**Short exercise**
Lay out the material below as a Markdown table with the columns Row and Line, starting with the line that contains "common name: Great cormorant" and continuing through the line that contains "common name: Coyote". Give each line its own numbered row and skip blank lines.

**Data rows**

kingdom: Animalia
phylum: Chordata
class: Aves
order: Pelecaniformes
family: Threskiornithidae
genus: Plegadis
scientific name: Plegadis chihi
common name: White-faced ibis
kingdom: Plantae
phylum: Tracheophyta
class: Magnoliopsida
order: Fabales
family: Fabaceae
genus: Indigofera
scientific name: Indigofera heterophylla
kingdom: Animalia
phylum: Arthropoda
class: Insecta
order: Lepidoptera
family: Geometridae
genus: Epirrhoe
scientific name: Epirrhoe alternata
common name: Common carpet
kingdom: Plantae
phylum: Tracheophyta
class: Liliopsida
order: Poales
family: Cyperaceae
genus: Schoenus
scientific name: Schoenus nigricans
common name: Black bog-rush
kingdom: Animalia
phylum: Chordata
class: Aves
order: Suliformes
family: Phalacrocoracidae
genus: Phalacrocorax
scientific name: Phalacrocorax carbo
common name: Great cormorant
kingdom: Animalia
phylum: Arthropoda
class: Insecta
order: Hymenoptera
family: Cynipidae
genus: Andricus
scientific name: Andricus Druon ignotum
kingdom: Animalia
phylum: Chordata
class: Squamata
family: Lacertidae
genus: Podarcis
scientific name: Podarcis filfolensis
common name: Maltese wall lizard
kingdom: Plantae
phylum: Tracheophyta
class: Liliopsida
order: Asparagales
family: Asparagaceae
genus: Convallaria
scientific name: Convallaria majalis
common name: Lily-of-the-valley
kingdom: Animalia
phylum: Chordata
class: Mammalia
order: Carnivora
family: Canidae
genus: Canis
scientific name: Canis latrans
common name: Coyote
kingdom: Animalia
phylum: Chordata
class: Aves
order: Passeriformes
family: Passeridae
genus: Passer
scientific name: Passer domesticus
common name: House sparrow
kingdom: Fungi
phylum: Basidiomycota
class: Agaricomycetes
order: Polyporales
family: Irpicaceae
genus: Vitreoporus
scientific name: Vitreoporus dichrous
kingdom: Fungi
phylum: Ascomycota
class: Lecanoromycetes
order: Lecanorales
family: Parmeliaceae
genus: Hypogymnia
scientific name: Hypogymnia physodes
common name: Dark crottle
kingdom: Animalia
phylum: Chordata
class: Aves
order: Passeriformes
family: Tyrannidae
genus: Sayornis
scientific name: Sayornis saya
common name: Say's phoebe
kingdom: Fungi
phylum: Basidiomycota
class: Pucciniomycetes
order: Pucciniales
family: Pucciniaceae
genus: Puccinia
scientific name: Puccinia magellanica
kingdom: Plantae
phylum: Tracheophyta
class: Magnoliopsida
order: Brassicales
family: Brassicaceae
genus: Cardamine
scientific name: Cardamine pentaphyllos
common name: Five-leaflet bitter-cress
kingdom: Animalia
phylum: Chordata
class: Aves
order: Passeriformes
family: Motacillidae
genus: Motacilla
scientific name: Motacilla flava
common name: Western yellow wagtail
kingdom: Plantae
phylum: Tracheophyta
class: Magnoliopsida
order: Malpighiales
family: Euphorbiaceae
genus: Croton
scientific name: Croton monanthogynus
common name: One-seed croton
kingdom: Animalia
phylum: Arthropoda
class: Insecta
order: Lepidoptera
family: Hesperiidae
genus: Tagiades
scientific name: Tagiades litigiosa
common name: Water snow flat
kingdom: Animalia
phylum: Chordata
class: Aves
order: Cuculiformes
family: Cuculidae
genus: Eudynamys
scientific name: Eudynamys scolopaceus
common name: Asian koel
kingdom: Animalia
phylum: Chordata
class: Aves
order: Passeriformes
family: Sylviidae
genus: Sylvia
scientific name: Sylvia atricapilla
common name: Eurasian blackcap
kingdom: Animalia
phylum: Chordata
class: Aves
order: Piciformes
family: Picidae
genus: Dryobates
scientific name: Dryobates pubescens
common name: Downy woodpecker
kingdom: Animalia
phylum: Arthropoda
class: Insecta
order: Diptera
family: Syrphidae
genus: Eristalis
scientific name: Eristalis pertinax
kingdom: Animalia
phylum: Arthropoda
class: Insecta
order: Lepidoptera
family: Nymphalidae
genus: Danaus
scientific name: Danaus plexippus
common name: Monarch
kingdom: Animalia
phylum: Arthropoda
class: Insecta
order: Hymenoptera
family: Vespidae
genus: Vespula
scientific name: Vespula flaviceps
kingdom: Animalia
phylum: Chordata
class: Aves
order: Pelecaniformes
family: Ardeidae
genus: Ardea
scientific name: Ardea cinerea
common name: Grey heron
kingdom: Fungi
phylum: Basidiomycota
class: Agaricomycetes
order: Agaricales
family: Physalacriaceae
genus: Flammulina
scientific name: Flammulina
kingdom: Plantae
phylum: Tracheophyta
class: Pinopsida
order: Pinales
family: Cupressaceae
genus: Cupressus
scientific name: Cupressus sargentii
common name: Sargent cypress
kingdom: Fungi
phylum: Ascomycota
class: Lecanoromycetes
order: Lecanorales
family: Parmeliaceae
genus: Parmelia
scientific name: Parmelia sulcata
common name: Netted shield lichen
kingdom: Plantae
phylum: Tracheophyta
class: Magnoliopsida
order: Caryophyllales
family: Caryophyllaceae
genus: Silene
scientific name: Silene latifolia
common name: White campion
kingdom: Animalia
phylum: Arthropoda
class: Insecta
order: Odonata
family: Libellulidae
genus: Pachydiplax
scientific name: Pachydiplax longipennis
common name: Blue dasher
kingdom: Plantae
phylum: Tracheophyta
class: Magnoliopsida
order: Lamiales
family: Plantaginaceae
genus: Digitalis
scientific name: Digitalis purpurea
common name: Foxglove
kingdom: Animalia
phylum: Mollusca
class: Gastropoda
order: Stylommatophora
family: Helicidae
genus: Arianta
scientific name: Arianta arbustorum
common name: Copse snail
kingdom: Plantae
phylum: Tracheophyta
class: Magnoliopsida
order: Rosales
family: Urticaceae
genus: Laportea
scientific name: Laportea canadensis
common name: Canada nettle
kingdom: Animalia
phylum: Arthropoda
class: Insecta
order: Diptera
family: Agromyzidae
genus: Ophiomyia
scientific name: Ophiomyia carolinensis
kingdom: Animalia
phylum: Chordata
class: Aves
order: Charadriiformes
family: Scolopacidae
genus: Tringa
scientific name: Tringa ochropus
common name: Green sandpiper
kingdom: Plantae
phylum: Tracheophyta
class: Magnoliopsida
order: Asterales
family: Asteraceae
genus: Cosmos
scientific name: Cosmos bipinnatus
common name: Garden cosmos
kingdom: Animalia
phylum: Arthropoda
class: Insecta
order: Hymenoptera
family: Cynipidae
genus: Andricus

**Final result**
| Row | Line |
|---|---|
| 1 | common name: Great cormorant |
| 2 | kingdom: Animalia |
| 3 | phylum: Arthropoda |
| 4 | class: Insecta |
| 5 | order: Hymenoptera |
| 6 | family: Cynipidae |
| 7 | genus: Andricus |
| 8 | scientific name: Andricus Druon ignotum |
| 9 | kingdom: Animalia |
| 10 | phylum: Chordata |
| 11 | class: Squamata |
| 12 | family: Lacertidae |
| 13 | genus: Podarcis |
| 14 | scientific name: Podarcis filfolensis |
| 15 | common name: Maltese wall lizard |
| 16 | kingdom: Plantae |
| 17 | phylum: Tracheophyta |
| 18 | class: Liliopsida |
| 19 | order: Asparagales |
| 20 | family: Asparagaceae |
| 21 | genus: Convallaria |
| 22 | scientific name: Convallaria majalis |
| 23 | common name: Lily-of-the-valley |
| 24 | kingdom: Animalia |
| 25 | phylum: Chordata |
| 26 | class: Mammalia |
| 27 | order: Carnivora |
| 28 | family: Canidae |
| 29 | genus: Canis |
| 30 | scientific name: Canis latrans |
| 31 | common name: Coyote |